For several generations the Bakehouse was a thriving business in the bustling town of Llantrisant.

Marie Morgan (formerly David) (1827-1910) lived in the Tennis Courts pub on High Street and started baking bread before making beer in 1865 when the Cornish miners opened Ynysplwm pit and the Ely railway line. 

In 1870 her husband John Morgan bought land behind the Wheatsheaf for £1,000 and built Roam Road. 

Together they opened Morgan's Bakers. The business passed to their son Daniel Morgan who fell ill and his sister, Margaret Morgan (later Rees) ran the business. Another sister, Mary, married Henry Williams, landlord of The Bear.
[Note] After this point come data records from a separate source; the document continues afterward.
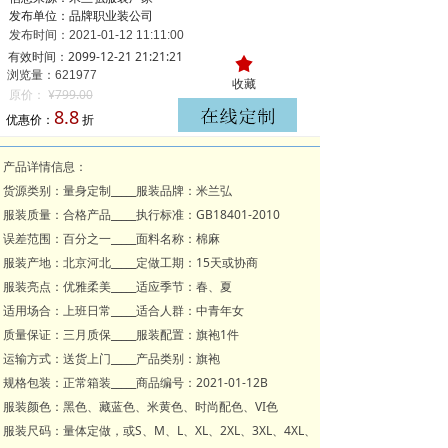
发布单位：品牌职业装公司
发布时间：
2021-01-12
11:11:00
有效时间：2099-12-21 21:21:21
끄
浏览量：621
977
收藏
原价：
¥
799.00
8.8
优惠价：
折
产品详情信息：
货源类别：量身定制_____服装品牌：米兰弘
服装质量：合格产品_____执行标准：GB18401-2010
误差范围：百分之一_____面料名称：棉麻
服装产地：北京河北_____定做工期：15天或协商
服装亮点：优雅柔美_____适应季节：春、夏
适用场合：上班日常_____适合人群：中青年女
质量保证：三月质保_____服装配置：旗袍1件
运输方式：送货上门_____产品类别：旗袍
规格包装：正常箱装_____商品编号：2021-01-12B
服装颜色：黑色、藏蓝色、米黄色、时尚配色、VI色
服装尺码：量体定做，或S、M、L、XL、2XL、3XL、4XL、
Margaret (1870-1957) married Richard Rees (1868-1957) of South Cornelly who came to Llantrisant to establish a carpentry business and wheelwrights with contracts to build houses during World War I. 

By April 1918 he joined his wife to run the bakehouse. Their daughter, Margaret (born 1908) married Stuart David (1904-1993), son of “Johnny White Hart”, who came to work in the bakehouse in 1917 and was one of the first master bakers to graduate from Cardiff Technical College. 

The bakery existed in this form until 1951 when introduction of sliced bread destroyed the business. Instead they continued as corn merchants and suppliers of animal food.

Tom "The Butch"

llantrisant


Thomas Albert Davies, the pig slaughterer of Newbridge Road (1877-1960) was better known as Tom “Butch”.

He was born in Nantymoel and came to Llantrisant after marrying Margaret Rees of Cefn y Mabley Farm in 1898 and worked at the Colonial Stores in Pontypridd.

Tom was a Freeman of Llantrisant and during the 1940s served on the Town Trust. The couple had two daughters named Gwyneth (Hooper) and Blodwen (Westcott).

Enjoying a notorious reputation as a slaughterer, he would undertake the work at farms in the area. It was not uncommon for Tom, after a few too many drinks, to kill the animals and make off with various organs without the farmer’s knowledge.

According to the sign in the background, during the very rare moment when this photograph was taken there was “no beer about”.